Somme toute, le pays est pauvre ; les gros propriétaires y mènent plus joyeuse vie que dans les provinces plus fertiles, comme il arrive toujours. Nulle part la bonne chère ne compte des dévots plus fervens. Mais le paysan économe, laborieux et frugal, habitué à la rudesse de son sort, et dédaignant de l’adoucir par de folles dépenses, vit de châtaignes et de sarrazin : il aime l’argent plus que le bien-être ; la chicane est son élément, le commerce tant soit peu frauduleux est son art et son théâtre. Un marchand forain Marchois est pour les provinces voisines un personnage aussi redoutable que nécessaire ; il a le talent incroyable de tromper toujours, et de ne jamais perdre son crédit. J’en ai connu plus d’un qui aurait donné des leçons de diplomatie au prince de Talleyrand. Le cultivateur du Berry est destiné, de père en fils, à être sa proie, à le maudire, à l’enrichir et à le donner au diable qui le lui renvoie chaque année plus rusé, plus prodigue de belles paroles, plus irrésistible et plus fripon.

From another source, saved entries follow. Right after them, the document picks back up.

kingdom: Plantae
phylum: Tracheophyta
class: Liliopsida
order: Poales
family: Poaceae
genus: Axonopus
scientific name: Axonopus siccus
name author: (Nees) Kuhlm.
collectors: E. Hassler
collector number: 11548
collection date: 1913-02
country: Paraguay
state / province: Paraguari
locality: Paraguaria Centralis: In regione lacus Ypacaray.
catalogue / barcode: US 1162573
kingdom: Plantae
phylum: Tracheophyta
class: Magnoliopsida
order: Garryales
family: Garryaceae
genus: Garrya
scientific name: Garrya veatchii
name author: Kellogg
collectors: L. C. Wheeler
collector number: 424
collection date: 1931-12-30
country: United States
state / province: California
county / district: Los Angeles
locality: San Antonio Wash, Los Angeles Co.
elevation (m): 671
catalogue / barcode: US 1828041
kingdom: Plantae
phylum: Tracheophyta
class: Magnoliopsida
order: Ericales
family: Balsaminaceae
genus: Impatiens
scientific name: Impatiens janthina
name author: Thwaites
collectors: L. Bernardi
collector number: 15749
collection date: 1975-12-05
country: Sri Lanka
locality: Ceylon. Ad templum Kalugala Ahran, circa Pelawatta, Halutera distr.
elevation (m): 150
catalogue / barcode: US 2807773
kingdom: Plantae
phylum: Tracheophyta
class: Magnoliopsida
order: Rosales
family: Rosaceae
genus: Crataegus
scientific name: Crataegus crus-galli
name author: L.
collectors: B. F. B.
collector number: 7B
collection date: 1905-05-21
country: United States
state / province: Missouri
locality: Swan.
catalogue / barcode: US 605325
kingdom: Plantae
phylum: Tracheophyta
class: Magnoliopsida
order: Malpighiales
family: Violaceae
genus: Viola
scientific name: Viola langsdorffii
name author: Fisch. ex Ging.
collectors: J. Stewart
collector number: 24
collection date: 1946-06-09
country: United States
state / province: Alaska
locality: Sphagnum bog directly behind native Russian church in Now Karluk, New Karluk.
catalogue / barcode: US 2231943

Simon Féline était une de ces natures supérieures par leur habileté et leur puissance, qui peuvent faire beaucoup de mal ou beaucoup de bien, suivant la direction qui leur est imprimée. Dès le principe, son éducation éteignit en lui l’instinct marchois de maquignonnage, et développa d’abord le sentiment religieux. À l’âge de puberté, l’éducation philosophique vint mêler la logique à la pensée, la réflexion à l’enthousiasme ; puis la passion sillonna son ame de ces grands éclairs qui peu à peu devaient la révéler à elle-même. Mais au milieu de ces ouragans, elle conserva toujours un caractère de mysticisme, et l’amour de la contemplation domina l’esprit d’examen.